BenTheElder on 31 Jul 2019

@alvaroaleman If we can gracefully handle cleanup for scalability jobs, that'll be great. IIRC back then there were couple concerns. That new commit push abruptly kills previous pod and also we cannot start new pod until the previous one cleaned up because otherwise we can have capacity issues.

Can you elaborate a bit on how this new mechanism you're proposing will work?

shyamjvs on 31 Jul 2019

Can you elaborate a bit on how this new mechanism you're proposing will work?

One of:

Use Boskos and make it take care of the account/project lifecycle management
Make sure the tests start cleaning up once they got a sig term and set a high enough gracePeriodSecond for the cleanup to complete before the pod gets killed

alvaroaleman on 1 Aug 2019

Using Boskos is the way we would like to go.
@mm4tt actually started setting up necessary projects, but he just dispappeared for vacation for 1 month.

So the plan is to use boskos for all our presubmits, though it wouldn't happen this month (but we already started working towards that direction).

wojtek-t on 1 Aug 2019

👍1

Issues go stale after 90d of inactivity.
Mark the issue as fresh with /remove-lifecycle stale.
Stale issues rot after an additional 30d of inactivity and eventually close.

If this issue is safe to close now please do so with /close.

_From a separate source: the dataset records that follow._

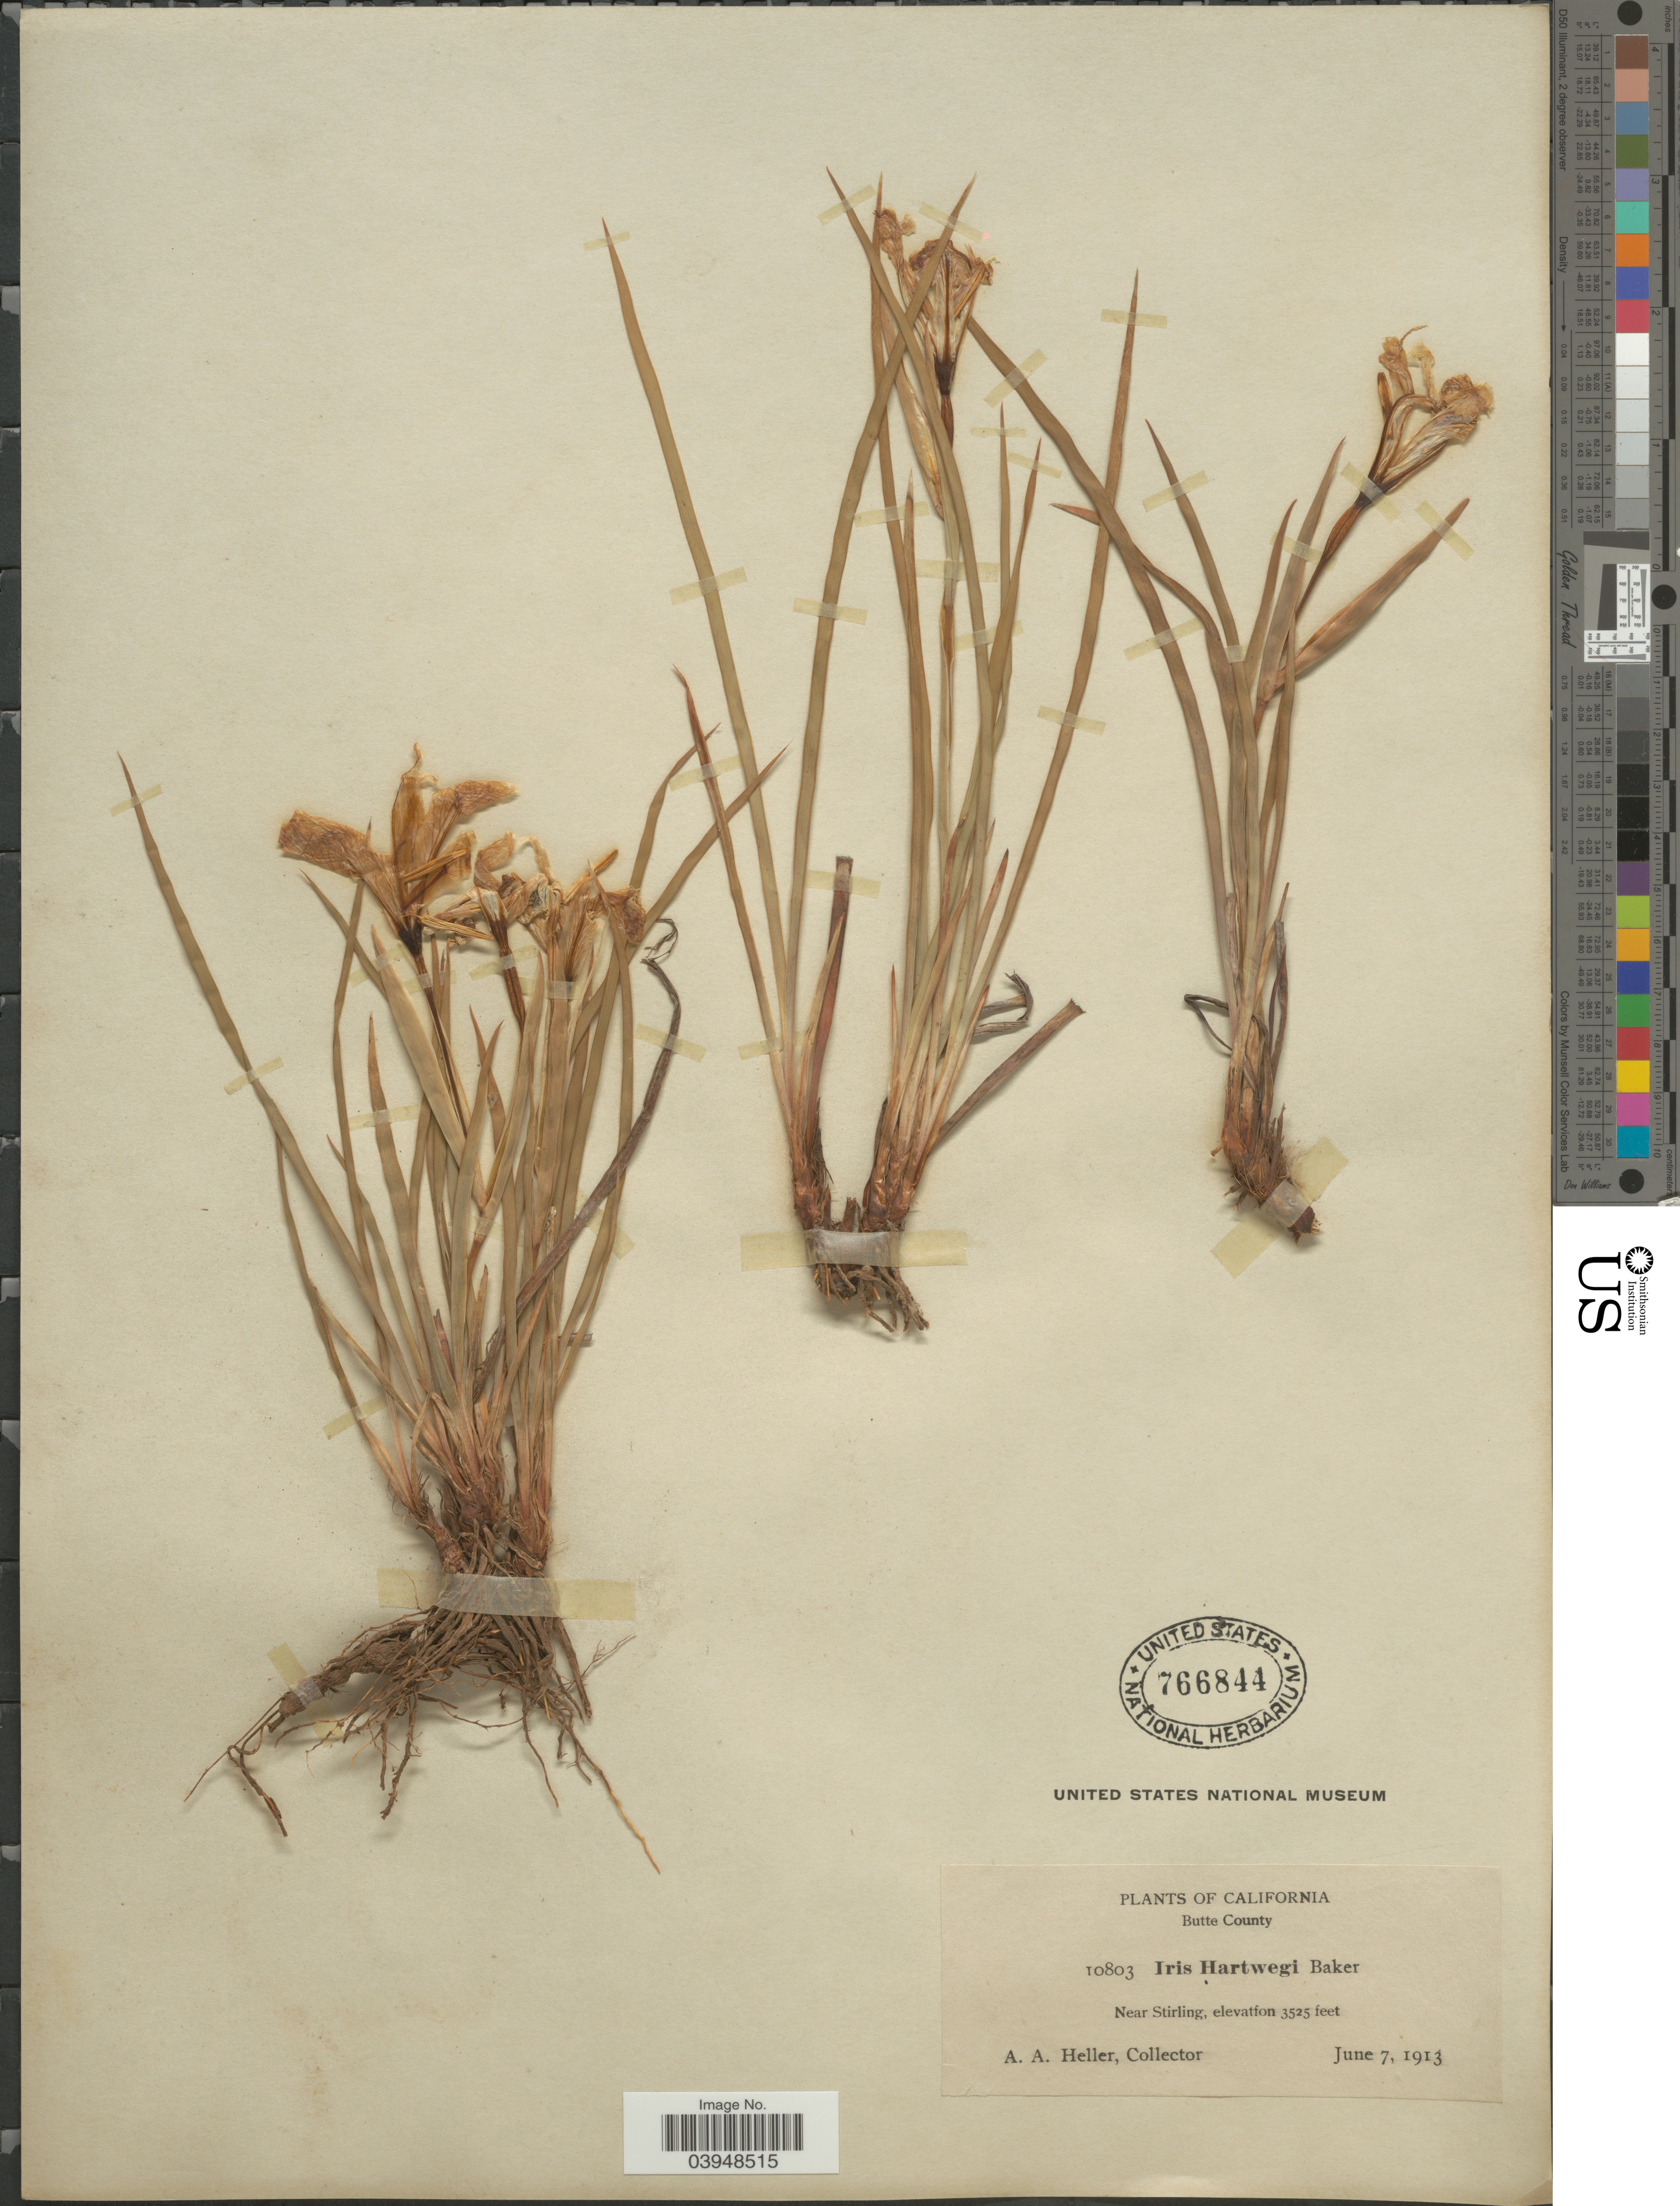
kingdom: Plantae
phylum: Tracheophyta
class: Liliopsida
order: Asparagales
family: Iridaceae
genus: Iris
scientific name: Iris hartwegii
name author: Baker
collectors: A. A. Heller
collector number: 10803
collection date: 1913-06-07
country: United States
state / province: California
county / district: Butte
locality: Butte County. Near Stirling.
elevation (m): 1074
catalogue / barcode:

Send feedback to sig-testing, kubernetes/test-infra and/or fejta.
/lifecycle stale

fejta-bot on 30 Oct 2019

/remove-lifecycle stale

@mm4tt what's the Boskos migration status? It's done, isn't it?

oxddr on 30 Oct 2019

Yes, we can close this one.
All scalability presubmits are behind boskos - https://github.com/kubernetes/perf-tests/issues/650
/assign
/close

mm4tt on 30 Oct 2019

👍1

@mm4tt: Closing this issue.

In response to this:

Yes, we can close this one.
All scalability presubmits are behind boskos - https://github.com/kubernetes/perf-tests/issues/650
/assign
/close

Instructions for interacting with me using PR comments are available here. If you have questions or suggestions related to my behavior, please file an issue against the kubernetes/test-infra repository.